In a bittersweet overview, it is reported that Governor Carney also highlighted the up-sides that Theresa May’s Chequers Brexit deal could add to the UK Economy. Reports in the financial times say that Carney estimates that a Chequers type plan could add a £16billion injection to the UK economy. The chequers type deal which could boost the economy would be based on the UK having access to a free trade for agriculture and goods. The forecast which estimated the UK economy could recuperate the 1% of its economic activity that has been lost since the 2016’s EU referendum outcome.
Many of the comments Carney presented to the Cabinet have been leaked with Mark Carney receiving praise from LBC radio presenter James O’Brien who dubbed the BOE Governor as more patriotic than the all of the pro-Brexit Tories.
O’Brien who has often eloquently described his fears following the EU referendum outcome whilst also disparaging many of his pro-Brexit readers’ arguments, occasionally in comical fashion.
The presenter openly applauding Carney’s worse case scenario assessment of a chaotic Brexit outcome on the UK economy. The presenter said that
“Mark Carney is probably doing more to safeguard the security in this country than anybody in Parliament’’ continuing O’Brien said
“He has got one of the toughest jobs in international finance as Brexit comes closer. He won’t walk away. That’s a sign to me of immense honour, loyalty and dedication to duty.
“Which of course hardcore Brexiteers don’t know what it is. They march around like pigeons essentially claiming to be patriots whilst essentially flushing the country down the toilet.”
O’Brien’s comments will almost certainly resonate with UK citizens who voted to remain and those who now feel disenfranchised by how Brexit is shaping up. Especially as many of the principal protagonists are either attempting to split the government or have in many cases taken a back seat following the outcome.

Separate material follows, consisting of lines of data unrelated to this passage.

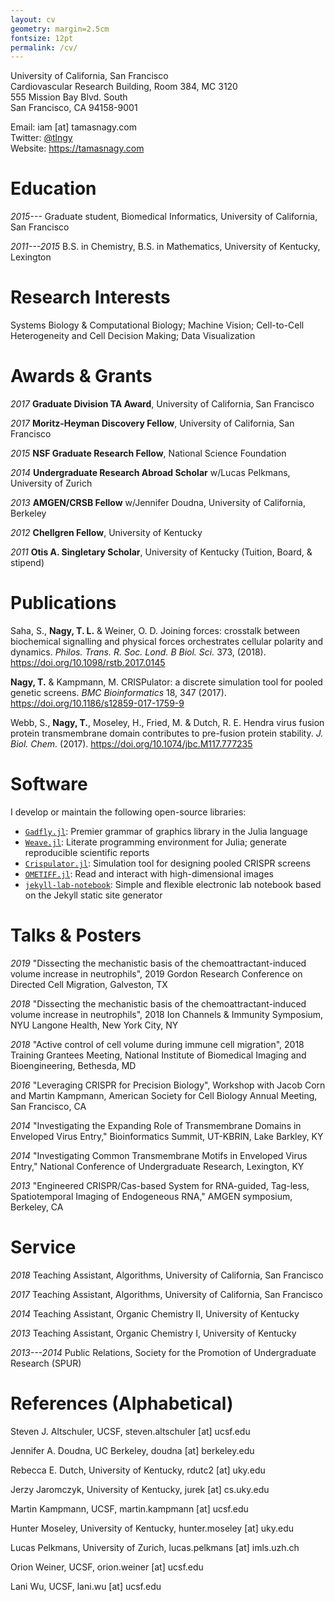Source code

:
 ```yaml
---
layout: cv
geometry: margin=2.5cm
fontsize: 12pt
permalink: /cv/
---
```


University of California, San Francisco \
Cardiovascular Research Building, Room 384, MC 3120\
555 Mission Bay Blvd. South\
San Francisco, CA 94158-9001


Email: iam [at] tamasnagy.com\
Twitter: [\@tlngy](https://twitter.com/tlngy)\
Website: <https://tamasnagy.com>


# Education

*2015---*    Graduate student, Biomedical Informatics, University of
California, San Francisco

*2011---2015* B.S. in Chemistry, B.S. in Mathematics, University of
Kentucky, Lexington


# Research Interests

Systems Biology & Computational Biology; Machine Vision; Cell-to-Cell
Heterogeneity and Cell Decision Making; Data Visualization


# Awards & Grants

*2017* **Graduate Division TA Award**, University of California, San Francisco

*2017* **Moritz-Heyman Discovery Fellow**, University of California, San Francisco

*2015* **NSF Graduate Research Fellow**, National Science Foundation

*2014* **Undergraduate Research Abroad Scholar** w/Lucas Pelkmans,
University of Zurich

*2013* **AMGEN/CRSB Fellow** w/Jennifer Doudna, University of
California, Berkeley

*2012* **Chellgren Fellow**, University of Kentucky

*2011* **Otis A. Singletary Scholar**, University of Kentucky
(Tuition, Board, & stipend)


# Publications

Saha, S., **Nagy, T. L.** & Weiner, O. D. Joining forces: crosstalk between
biochemical signalling and physical forces orchestrates cellular polarity and
dynamics. *Philos. Trans. R. Soc. Lond. B Biol. Sci.* 373, (2018). <https://doi.org/10.1098/rstb.2017.0145>

**Nagy, T.** & Kampmann, M. CRISPulator: a discrete simulation tool for pooled 
genetic screens. *BMC Bioinformatics* 18, 347 (2017). <https://doi.org/10.1186/s12859-017-1759-9>

Webb, S., **Nagy, T.**, Moseley, H., Fried, M. & Dutch, R. E. Hendra virus 
fusion protein transmembrane domain contributes to pre-fusion protein stability. 
*J. Biol. Chem.* (2017). <https://doi.org/10.1074/jbc.M117.777235>


# Software

I develop or maintain the following open-source libraries:

- [`Gadfly.jl`](https://github.com/GiovineItalia/Gadfly.jl): Premier grammar of
  graphics library in the Julia language
- [`Weave.jl`](https://github.com/mpastell/Weave.jl): Literate programming
  environment for Julia; generate reproducible scientific reports
- [`Crispulator.jl`](https://github.com/tlnagy/Crispulator.jl): Simulation tool
  for designing pooled CRISPR screens
- [`OMETIFF.jl`](https://github.com/tlnagy/OMETIFF.jl): Read and interact with
  high-dimensional images
- [`jekyll-lab-notebook`](https://github.com/tlnagy/jekyll-lab-notebook):
  Simple and flexible electronic lab notebook based on the Jekyll static site generator


# Talks & Posters

*2019* "Dissecting the mechanistic basis of the chemoattractant-induced volume
increase in neutrophils", 2019 Gordon Research Conference on Directed Cell 
Migration, Galveston, TX

*2018* "Dissecting the mechanistic basis of the chemoattractant-induced volume
increase in neutrophils", 2018 Ion Channels & Immunity Symposium, NYU Langone
Health, New York City, NY

*2018* "Active control of cell volume during immune cell migration", 2018
Training Grantees Meeting, National Institute of Biomedical Imaging and
Bioengineering, Bethesda, MD

*2016* "Leveraging CRISPR for Precision Biology", Workshop with Jacob Corn and
Martin Kampmann, American Society for Cell Biology Annual Meeting, San Francisco,
CA

*2014* "Investigating the Expanding Role of Transmembrane Domains in
Enveloped Virus Entry," Bioinformatics Summit, UT-KBRIN, Lake Barkley, KY

*2014* "Investigating Common Transmembrane Motifs in Enveloped Virus
Entry," National Conference of Undergraduate Research, Lexington, KY

*2013* "Engineered CRISPR/Cas-based System for RNA-guided, Tag-less,
Spatiotemporal Imaging of Endogeneous RNA," AMGEN symposium, Berkeley, CA


# Service

*2018* Teaching Assistant, Algorithms, University of California, San Francisco

*2017* Teaching Assistant, Algorithms, University of California, San Francisco

*2014* Teaching Assistant, Organic Chemistry II, University of Kentucky

*2013* Teaching Assistant, Organic Chemistry I, University of Kentucky

*2013---2014* Public Relations, Society for the Promotion of Undergraduate Research (SPUR)


# References (Alphabetical)

Steven J. Altschuler, UCSF, steven.altschuler [at] ucsf.edu

Jennifer A. Doudna, UC Berkeley, doudna [at] berkeley.edu

Rebecca E. Dutch, University of Kentucky, rdutc2 [at] uky.edu

Jerzy Jaromczyk, University of Kentucky, jurek [at] cs.uky.edu

Martin Kampmann, UCSF, martin.kampmann [at] ucsf.edu

Hunter Moseley, University of Kentucky, hunter.moseley [at] uky.edu

Lucas Pelkmans, University of Zurich, lucas.pelkmans [at] imls.uzh.ch

Orion Weiner, UCSF, orion.weiner [at] ucsf.edu

Lani Wu, UCSF, lani.wu [at] ucsf.edu
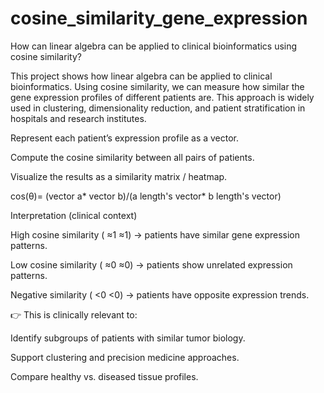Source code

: # cosine_similarity_gene_expression
How can linear algebra can be applied to clinical bioinformatics using cosine similarity?

This project shows how linear algebra can be applied to clinical bioinformatics. Using cosine similarity, we can measure how similar the gene expression profiles of different patients are. This approach is widely used in clustering, dimensionality reduction, and patient stratification in hospitals and research institutes.


Represent each patient’s expression profile as a vector.

Compute the cosine similarity between all pairs of patients.

Visualize the results as a similarity matrix / heatmap.

cos(θ)= (vector a* vector b)/(a length's vector* b length's vector)


Interpretation (clinical context)

High cosine similarity (
≈1
≈1) → patients have similar gene expression patterns.

Low cosine similarity (
≈0
≈0) → patients show unrelated expression patterns.

Negative similarity (
<0
<0) → patients have opposite expression trends.

👉 This is clinically relevant to:

Identify subgroups of patients with similar tumor biology.

Support clustering and precision medicine approaches.

Compare healthy vs. diseased tissue profiles.
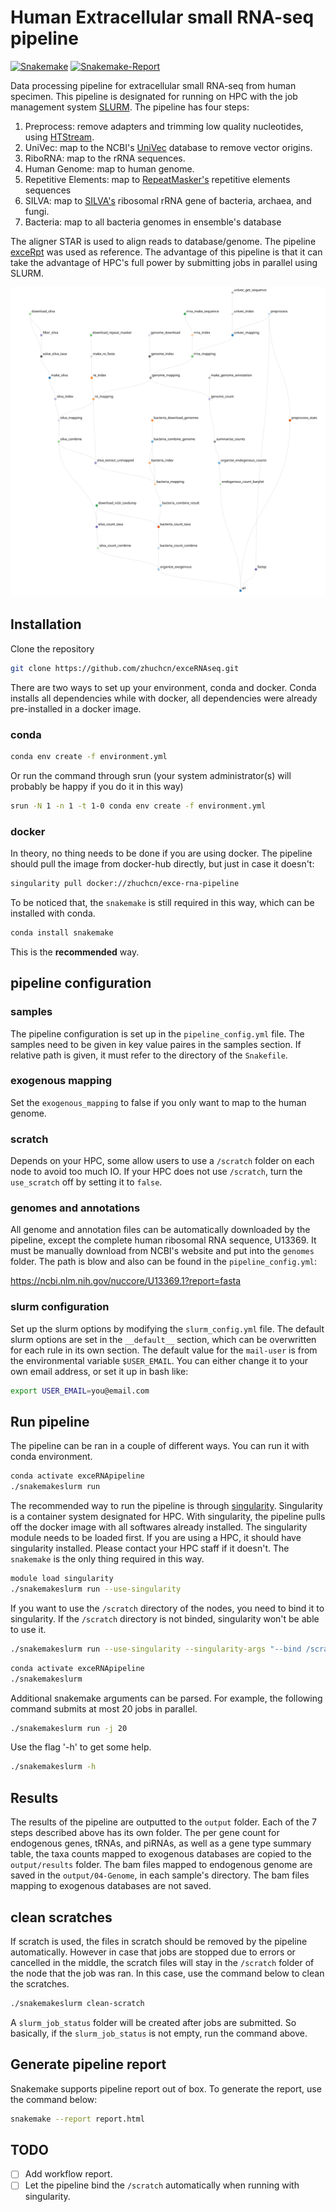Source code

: # Human Extracellular small RNA-seq pipeline

[![Snakemake](https://img.shields.io/badge/snakemake-≥5.8.1-brightgreen.svg)](https://snakemake.bitbucket.io)
[![Snakemake-Report](https://img.shields.io/badge/snakemake-report-green.svg)](https://cdn.rawgit.com/zhuchcn/exceRNApipeline/master/.test/report.html)

Data processing pipeline for extracellular small RNA-seq from human specimen. This pipeline is designated for running on HPC with the job management system [SLURM](https://slurm.schedmd.com/sbatch.html). The pipeline has four steps:

1. Preprocess: remove adapters and trimming low quality nucleotides, using [HTStream](https://github.com/ibest/HTStream).
2. UniVec: map to the NCBI's [UniVec](https://www.ncbi.nlm.nih.gov/tools/vecscreen/univec/) database to remove vector origins.
3. RiboRNA: map to the rRNA sequences.
4. Human Genome: map to human genome.
5. Repetitive Elements: map to [RepeatMasker's](http://www.repeatmasker.org/) repetitive elements sequences
6. SILVA: map to [SILVA's](https://www.arb-silva.de/) ribosomal rRNA gene of bacteria, archaea, and fungi.
7. Bacteria: map to all bacteria genomes in ensemble's database

The aligner STAR is used to align reads to database/genome. The pipeline [exceRpt](https://github.com/gersteinlab/exceRpt) was used as reference. The advantage of this pipeline is that it can take the advantage of HPC's full power by submitting jobs in parallel using SLURM.

![dag](dag.svg)

## Installation

Clone the repository
```bash
git clone https://github.com/zhuchcn/exceRNAseq.git
```

There are two ways to set up your environment, conda and docker. Conda installs all dependencies while with docker, all dependencies were already pre-installed in a docker image. 

### conda

```bash
conda env create -f environment.yml
```

Or run the command through srun (your system administrator(s) will probably be happy if you do it in this way)
```bash
srun -N 1 -n 1 -t 1-0 conda env create -f environment.yml
```

### docker

In theory, no thing needs to be done if you are using docker. The pipeline should pull the image from docker-hub directly, but just in case it doesn't:
```bash
singularity pull docker://zhuchcn/exce-rna-pipeline
```
To be noticed that, the `snakemake` is still required in this way, which can be installed with conda.
```bash
conda install snakemake
```
This is the **recommended** way.

## pipeline configuration

### samples

The pipeline configuration is set up in the `pipeline_config.yml` file. The samples need to be given in key value paires in the samples section. If relative path is given, it must refer to the directory of the `Snakefile`. 

### exogenous mapping

Set the `exogenous_mapping` to false if you only want to map to the human genome.

### scratch

Depends on your HPC, some allow users to use a `/scratch` folder on each node to avoid too much IO. If your HPC does not use `/scratch`, turn the `use_scratch` off by setting it to `false`.

### genomes and annotations

All genome and annotation files can be automatically downloaded by the pipeline, except the complete human ribosomal RNA sequence, U13369. It must be manually download from NCBI's website and put into the `genomes` folder. The path is blow and also can be found in the `pipeline_config.yml`:

https://ncbi.nlm.nih.gov/nuccore/U13369.1?report=fasta

### slurm configuration

Set up the slurm options by modifying the `slurm_config.yml` file. The default slurm options are set in the `__default__` section, which can be overwritten for each rule in its own section. The default value for the `mail-user` is from the environmental variable `$USER_EMAIL`. You can either change it to your own email address, or set it up in bash like:

```bash
export USER_EMAIL=you@email.com
```

## Run pipeline

The pipeline can be ran in a couple of different ways. You can run it with conda environment.

```bash
conda activate exceRNApipeline
./snakemakeslurm run
```

The recommended way to run the pipeline is through [singularity](https://sylabs.io/docs/). Singularity is a container system designated for HPC. With singularity, the pipeline pulls off the docker image with all softwares already installed. The singularity module needs to be loaded first. If you are using a HPC, it should have singularity installed. Please contact your HPC staff if it doesn't. The `snakemake` is the only thing required in this way.

```bash
module load singularity
./snakemakeslurm run --use-singularity
```

If you want to use the `/scratch` directory of the nodes, you need to bind it to singularity. If the `/scratch` directory is not binded, singularity won't be able to use it.
```bash
./snakemakeslurm run --use-singularity --singularity-args "--bind /scratch:/scratch"
```

```bash
conda activate exceRNApipeline
./snakemakeslurm
```

Additional snakemake arguments can be parsed. For example, the following command submits at most 20 jobs in parallel.
```bash
./snakemakeslurm run -j 20
```

Use the flag '-h' to get some help.
```bash
./snakemakeslurm -h
```

## Results

The results of the pipeline are outputted to the `output` folder. Each of the 7 steps described above has its own folder. The per gene count for endogenous genes, tRNAs, and piRNAs, as well as a gene type summary table, the taxa counts mapped to exogenous databases are copied to the `output/results` folder. The bam files mapped to endogenous genome are saved in the `output/04-Genome`, in each sample's directory. The bam files mapping to exogenous databases are not saved.

## clean scratches

If scratch is used, the files in scratch should be removed by the pipeline automatically. However in case that jobs are stopped due to errors or cancelled in the middle, the scratch files will stay in the `/scratch` folder of the node that the job was ran. In this case, use the command below to clean the scratches.

```bash
./snakemakeslurm clean-scratch
```

A `slurm_job_status` folder will be created after jobs are submitted. So basically, if the `slurm_job_status` is not empty, run the command above.

## Generate pipeline report

Snakemake supports pipeline report out of box. To generate the report, use the command below:
```bash
snakemake --report report.html
```

## TODO

- [ ] Add workflow report.
- [ ] Let the pipeline bind the `/scratch` automatically when running with singularity.
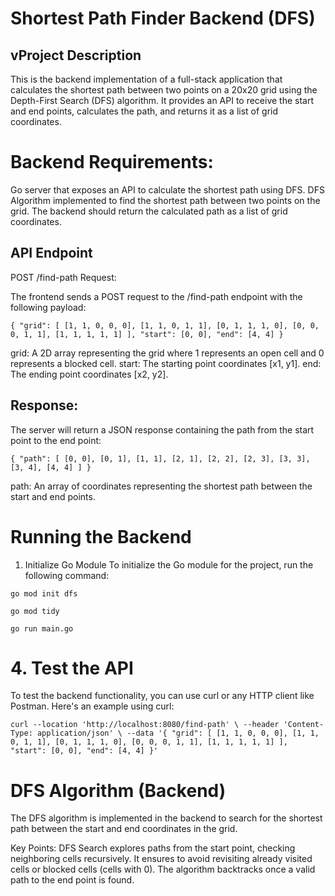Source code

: # Shortest Path Finder Backend (DFS)

## vProject Description

This is the backend implementation of a full-stack application that calculates the shortest path between two points on a 20x20 grid using the Depth-First Search (DFS) algorithm. It provides an API to receive the start and end points, calculates the path, and returns it as a list of grid coordinates.

# Backend Requirements:

Go server that exposes an API to calculate the shortest path using DFS.
DFS Algorithm implemented to find the shortest path between two points on the grid.
The backend should return the calculated path as a list of grid coordinates.

## API Endpoint

POST /find-path
Request:

The frontend sends a POST request to the /find-path endpoint with the following payload:

`{
  "grid": [
    [1, 1, 0, 0, 0],
    [1, 1, 0, 1, 1],
    [0, 1, 1, 1, 0],
    [0, 0, 0, 1, 1],
    [1, 1, 1, 1, 1]
  ],
  "start": [0, 0],
  "end": [4, 4]
}`

grid: A 2D array representing the grid where 1 represents an open cell and 0 represents a blocked cell.
start: The starting point coordinates [x1, y1].
end: The ending point coordinates [x2, y2].

## Response:

The server will return a JSON response containing the path from the start point to the end point:

`{
  "path": [
    [0, 0],
    [0, 1],
    [1, 1],
    [2, 1],
    [2, 2],
    [2, 3],
    [3, 3],
    [3, 4],
    [4, 4]
  ]
}
`

path: An array of coordinates representing the shortest path between the start and end points.

# Running the Backend

1. Initialize Go Module
   To initialize the Go module for the project, run the following command:

`go mod init dfs`

`go mod tidy`

`go run main.go`

# 4. Test the API

To test the backend functionality, you can use curl or any HTTP client like Postman. Here's an example using curl:

`curl --location 'http://localhost:8080/find-path' \
--header 'Content-Type: application/json' \
--data '{
  "grid": [
    [1, 1, 0, 0, 0],
    [1, 1, 0, 1, 1],
    [0, 1, 1, 1, 0],
    [0, 0, 0, 1, 1],
    [1, 1, 1, 1, 1]
  ],
  "start": [0, 0],
  "end": [4, 4]
}'`

# DFS Algorithm (Backend)

The DFS algorithm is implemented in the backend to search for the shortest path between the start and end coordinates in the grid.

Key Points:
DFS Search explores paths from the start point, checking neighboring cells recursively.
It ensures to avoid revisiting already visited cells or blocked cells (cells with 0).
The algorithm backtracks once a valid path to the end point is found.
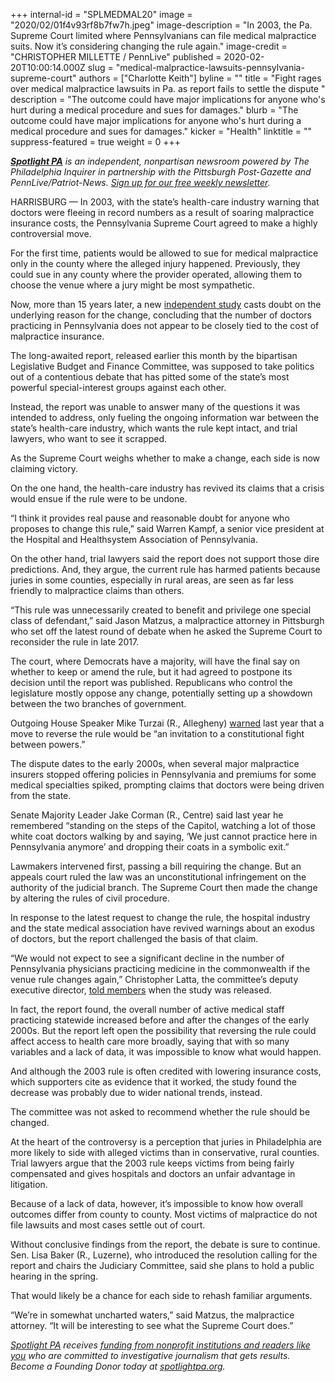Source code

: +++
internal-id = "SPLMEDMAL20"
image = "2020/02/01f4v93rf8b7fw7h.jpeg"
image-description = "In 2003, the Pa. Supreme Court limited where Pennsylvanians can file medical malpractice suits. Now it’s considering changing the rule again."
image-credit = "CHRISTOPHER MILLETTE / PennLive"
published = 2020-02-20T10:00:14.000Z
slug = "medical-malpractice-lawsuits-pennsylvania-supreme-court"
authors = ["Charlotte Keith"]
byline = ""
title = "Fight rages over medical malpractice lawsuits in Pa. as report fails to settle the dispute "
description = "The outcome could have major implications for anyone who's hurt during a medical procedure and sues for damages."
blurb = "The outcome could have major implications for anyone who's hurt during a medical procedure and sues for damages."
kicker = "Health"
linktitle = ""
suppress-featured = true
weight = 0
+++

<a href="https://www.spotlightpa.org/"><i><b>Spotlight PA</b></i></a><i> is an independent, nonpartisan newsroom powered by The Philadelphia Inquirer in partnership with the Pittsburgh Post-Gazette and PennLive/Patriot-News. </i><a href="https://www.spotlightpa.org/" target=_blank><i>Sign up for our free weekly newsletter</i></a><i>.</i>

HARRISBURG — In 2003, with the state’s health-care industry warning that doctors were fleeing in record numbers as a result of soaring malpractice insurance costs, the Pennsylvania Supreme Court agreed to make a highly controversial move.

For the first time, patients would be allowed to sue for medical malpractice only in the county where the alleged injury happened. Previously, they could sue in any county where the provider operated, allowing them to choose the venue where a jury might be most sympathetic.

Now, more than 15 years later, a new <a href="https://web.archive.org/20200502190927/http://lbfc.legis.state.pa.us/Resources/Documents/Reports/656.pdf" target=_blank>independent study</a> casts doubt on the underlying reason for the change, concluding that the number of doctors practicing in Pennsylvania does not appear to be closely tied to the cost of malpractice insurance.

The long-awaited report, released earlier this month by the bipartisan Legislative Budget and Finance Committee, was supposed to take politics out of a contentious debate that has pitted some of the state’s most powerful special-interest groups against each other.

Instead, the report was unable to answer many of the questions it was intended to address, only fueling the ongoing information war between the state’s health-care industry, which wants the rule kept intact, and trial lawyers, who want to see it scrapped.

As the Supreme Court weighs whether to make a change, each side is now claiming victory.

On the one hand, the health-care industry has revived its claims that a crisis would ensue if the rule were to be undone.

<script src="https://www.spotlightpa.org/embed.js" async></script><div data-spl-embed-version="1" data-spl-src="https://www.spotlightpa.org/embeds/newsletter/"></div>

“I think it provides real pause and reasonable doubt for anyone who proposes to change this rule,” said Warren Kampf, a senior vice president at the Hospital and Healthsystem Association of Pennsylvania.

On the other hand, trial lawyers said the report does not support those dire predictions. And, they argue, the current rule has harmed patients because juries in some counties, especially in rural areas, are seen as far less friendly to malpractice claims than others.

“This rule was unnecessarily created to benefit and privilege one special class of defendant,” said Jason Matzus, a malpractice attorney in Pittsburgh who set off the latest round of debate when he asked the Supreme Court to reconsider the rule in late 2017.

The court, where Democrats have a majority, will have the final say on whether to keep or amend the rule, but it had agreed to postpone its decision until the report was published. Republicans who control the legislature mostly oppose any change, potentially setting up a showdown between the two branches of government.

Outgoing House Speaker Mike Turzai (R., Allegheny) <a href="https://web.archive.org/20190131145046/https://kywnewsradio.radio.com/articles/news/pa-lawmakers-warn-state-supreme-court-court-possible-malpractice-insurance-crisis" target=_blank>warned</a> last year that a move to reverse the rule would be “an invitation to a constitutional fight between powers.”

The dispute dates to the early 2000s, when several major malpractice insurers stopped offering policies in Pennsylvania and premiums for some medical specialties spiked, prompting claims that doctors were being driven from the state.

Senate Majority Leader Jake Corman (R., Centre) said last year he remembered “standing on the steps of the Capitol, watching a lot of those white coat doctors walking by and saying, ‘We just cannot practice here in Pennsylvania anymore’ and dropping their coats in a symbolic exit.”

Lawmakers intervened first, passing a bill requiring the change. But an appeals court ruled the law was an unconstitutional infringement on the authority of the judicial branch. The Supreme Court then made the change by altering the rules of civil procedure.

In response to the latest request to change the rule, the hospital industry and the state medical association have revived warnings about an exodus of doctors, but the report challenged the basis of that claim.

“We would not expect to see a significant decline in the number of Pennsylvania physicians practicing medicine in the commonwealth if the venue rule changes again,” Christopher Latta, the committee’s deputy executive director, <a href="https://web.archive.org/20200511233959/http://lbfc.legis.state.pa.us/Resources/Documents/Presentations/658.pdf" target=_blank>told members</a> when the study was released.

In fact, the report found, the overall number of active medical staff practicing statewide increased before and after the changes of the early 2000s. But the report left open the possibility that reversing the rule could affect access to health care more broadly, saying that with so many variables and a lack of data, it was impossible to know what would happen.

And although the 2003 rule is often credited with lowering insurance costs, which supporters cite as evidence that it worked, the study found the decrease was probably due to wider national trends, instead.

The committee was not asked to recommend whether the rule should be changed.

At the heart of the controversy is a perception that juries in Philadelphia are more likely to side with alleged victims than in conservative, rural counties. Trial lawyers argue that the 2003 rule keeps victims from being fairly compensated and gives hospitals and doctors an unfair advantage in litigation.

Because of a lack of data, however, it’s impossible to know how overall outcomes differ from county to county. Most victims of malpractice do not file lawsuits and most cases settle out of court.

Without conclusive findings from the report, the debate is sure to continue. Sen. Lisa Baker (R., Luzerne), who introduced the resolution calling for the report and chairs the Judiciary Committee, said she plans to hold a public hearing in the spring.

That would likely be a chance for each side to rehash familiar arguments.

“We’re in somewhat uncharted waters,” said Matzus, the malpractice attorney. “It will be interesting to see what the Supreme Court does.”

<script src="https://www.spotlightpa.org/embed.js" async></script><div data-spl-embed-version="1" data-spl-src="https://www.spotlightpa.org/embeds/tips/?tip_text=Do%20you%20have%20a%20tip%20about%20%3Cb%3Ewaste%2C%20fraud%2C%20or%20abuse%3C%2Fb%3E%20we%20should%20investigate%3F%20Tell%20us%20below."></div>

<a href="https://www.spotlightpa.org/"><i>Spotlight PA</i></a><i> receives </i><a href="https://www.spotlightpa.org/support"><i>funding from nonprofit institutions and readers like you</i></a><i> who are committed to investigative journalism that gets results. Become a Founding Donor today at </i><a href="https://www.spotlightpa.org/"><i>spotlightpa.org</i></a><i>.</i>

Despite the sobering potential outcomes delivered Carney the Pound hasn’t faired too badly this week. UK economic data managing to lead the charge regardless of Brexit up’s and down. Key data releases included UK GDP, Average earnings and Monthly manufacturing figures.
UK gross domestic product beat expectations offering Pound bulls something tangible, GDP recorded 0.3% growth against expectations of 0.2% assisted by increases in vehicle purchases and seeing GDP at its fastest rate this year.
Average earnings data also highlighted a lift in July (2.6%) with the data highlighting the fastest rise in earnings in three years. The data was also further accentuated by the UK’s low unemployment rate which remained at 4.0%
Manufacturing still finds itself in a challenging predicament with the sector grinding to its most modest increase since the referendum. The sector showed a -0.2% decrease against the forecast growth rate of 0.2%.
Over the week pound exchange rate have been trading between a familiar trading band. GBP/EUR trading at a week low of 1.1170 and a high of 1.1248.
The latest data added to the Pound’s support and arguably demonstrating despite the UK’s uncertain future that the economy does currently have some stability, naturally, this outlook will be tested in the coming months as the UK’s relationship with Europe becomes clearer.
Sterling also managed to triumph against the Dollar this week touching its highest level in 6 weeks. On Friday GBP/USD rallied to a 6-week high of 1.3135 bolting through the phycological level of 1.30 where it has remained despite a sell-off on Friday. Demonstrating GBP will almost certainly encounter resistance once it crosses the 1.30 threshold.
The data whilst encouraging for the UK will almost certainly be undermined by the wrangling of the divided UK government. GBP is artificially low because of the failings on inconsistencies of the UK government. It’s hard to argument pound rallying past its current trading bands all the time the outcome of the UK and EU’s relations remains so uncertain.